Chemin faisant, Jacques André, qui dirige le Centre d'études en psychopathologie et psychanalyse (CEPP) à l'université Paris-7 Diderot, n'hésite pas à recadrer quelques expressions galvaudées par l'actualité, comme l'omniprésent "travail de deuil" qui surgit quelquefois là où on ne l'attendait pas. "Une telle promotion se paye toujours d'une perte de sens."
A l'écoute de ces hommes, le psychanalyste s'insurge contre la tendance à plaquer un peu trop vite des pathologies sur des comportements. "Ce n'est pas parce qu'un instant on ne se reconnaît pas dans la glace que l'on est psychotique, et ce n'est pas non plus parce que l'on connaît des moments délirants et des effondrements dépressifs que l'on est dépossédé d'un moi capable de s'adapter à l'occasion à la réalité extérieure."

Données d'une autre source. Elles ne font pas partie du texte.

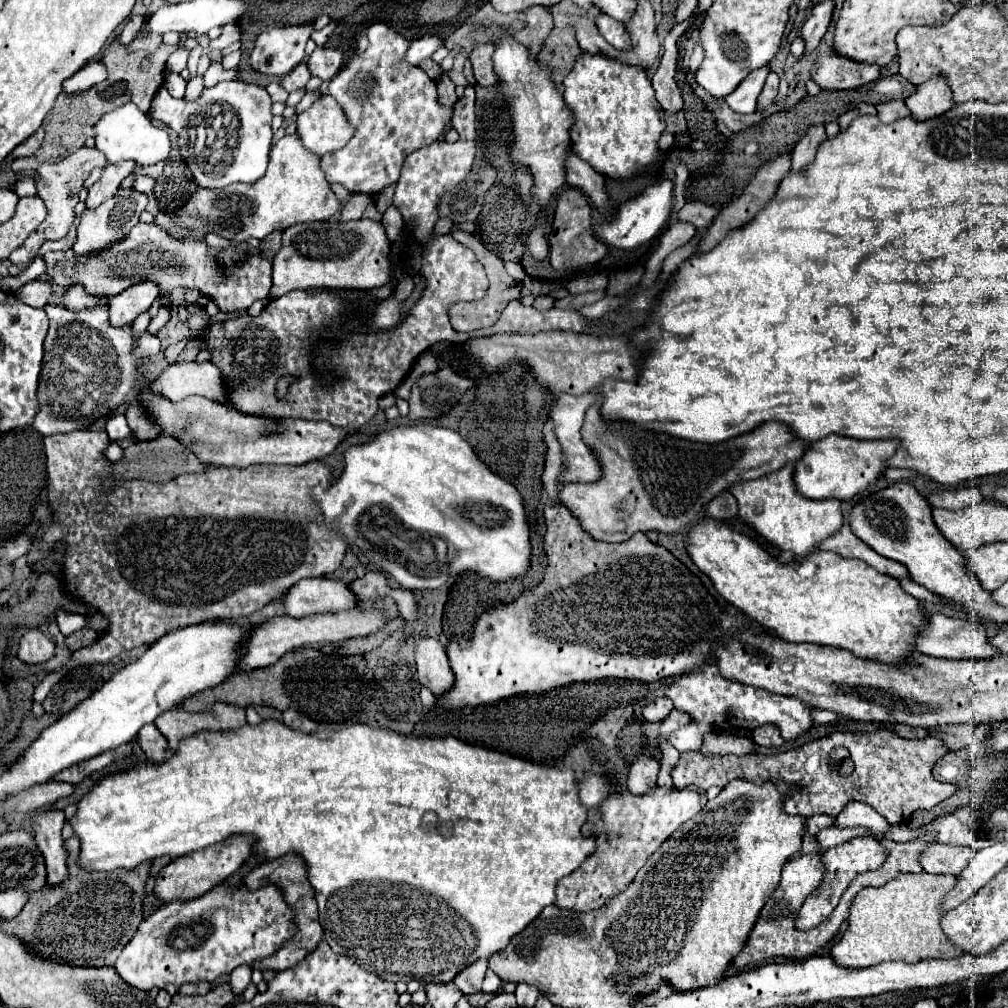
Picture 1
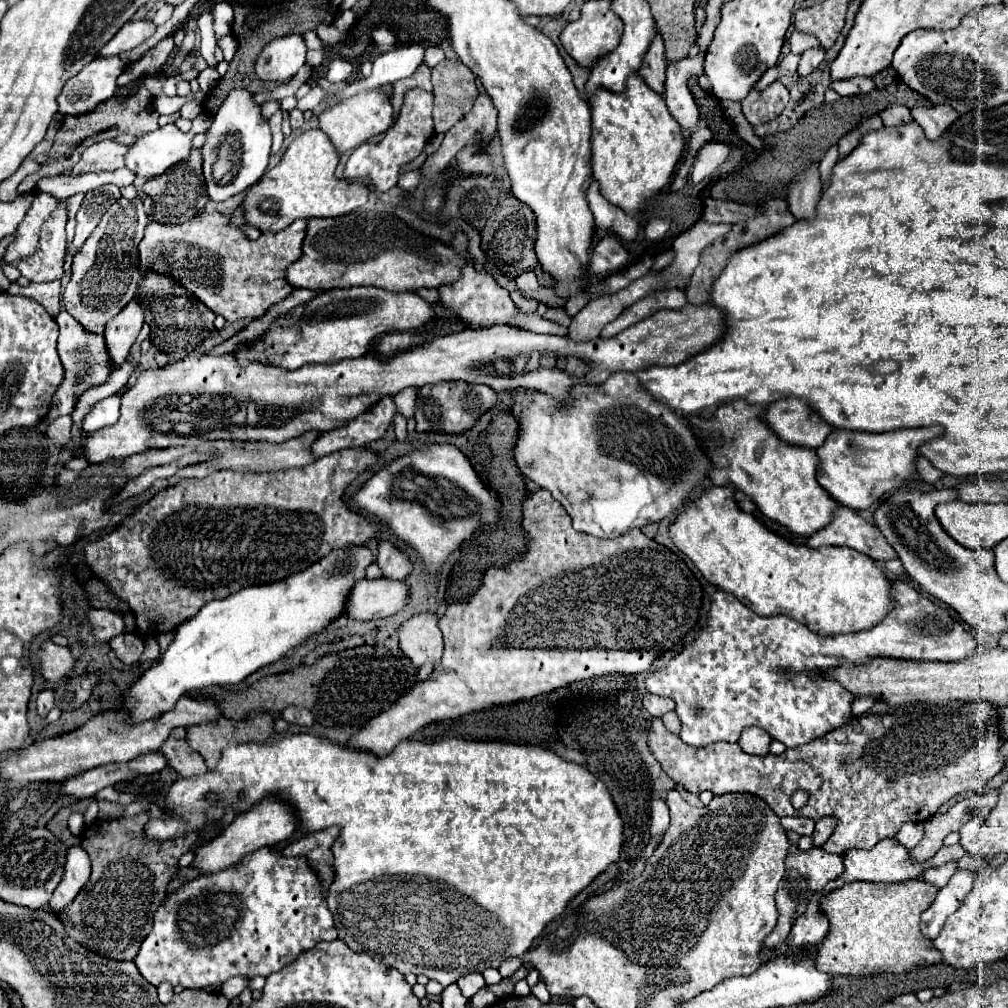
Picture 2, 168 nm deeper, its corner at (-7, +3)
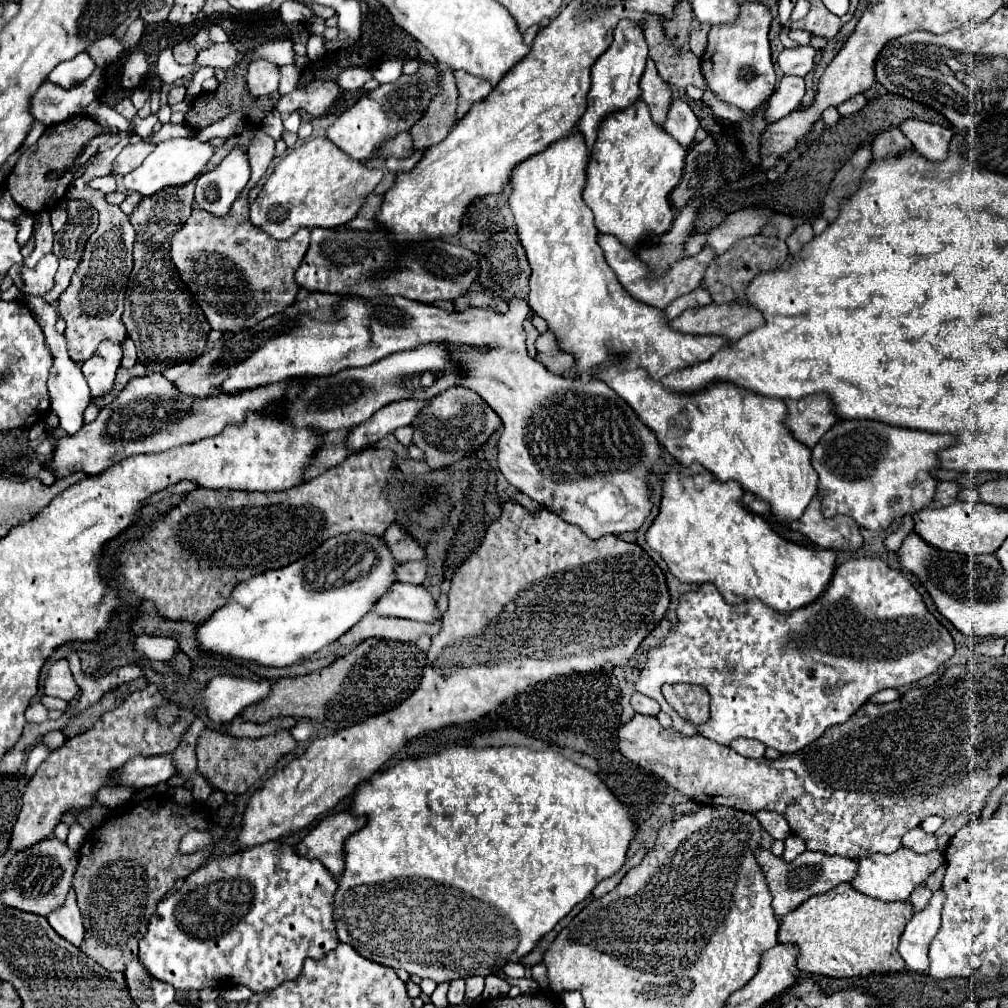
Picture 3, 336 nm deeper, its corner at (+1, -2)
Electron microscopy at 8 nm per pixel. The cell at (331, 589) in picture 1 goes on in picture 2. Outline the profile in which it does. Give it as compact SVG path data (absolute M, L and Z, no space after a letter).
M372 579L358 581L350 593L348 617L352 619L384 619L398 613L406 603L410 589L406 581Z

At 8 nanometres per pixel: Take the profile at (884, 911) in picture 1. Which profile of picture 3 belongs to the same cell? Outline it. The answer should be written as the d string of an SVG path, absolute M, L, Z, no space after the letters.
M840 884L826 894L816 894L800 904L796 910L788 912L780 920L778 942L794 942L800 946L798 968L808 974L824 974L828 978L854 978L854 976L868 976L868 974L882 974L882 972L904 972L906 962L898 954L898 940L904 932L906 922L912 918L914 906L910 902L884 902L878 898L870 898L850 884Z

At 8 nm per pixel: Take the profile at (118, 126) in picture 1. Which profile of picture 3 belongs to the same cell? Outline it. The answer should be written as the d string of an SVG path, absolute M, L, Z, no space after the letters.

Evidemment, la sexualité occupe une large part des interrogations de ces analysants, cadres ou professions intellectuelles pour la plupart, dont la caractéristique est bien souvent résumée par une phrase prononcée, qui ne dépareillerait pas dans les Brèves de comptoir de Jean-Marie Gourio : "J'ai quand même vécu trois ans avec ces seins-là...","Les femmes font sans pénis... nous on pourrait pas","Je suis un junky du sexe" ou "C'est bien le problème, elle m'aime comme elle".
Dans ce petit livre où l'analyste comme les analysants se confient, on retiendra que l'anarchisme ne marche pas en matière d'inconscient. Impossible en effet de dire "ni Dieu ni Mère"...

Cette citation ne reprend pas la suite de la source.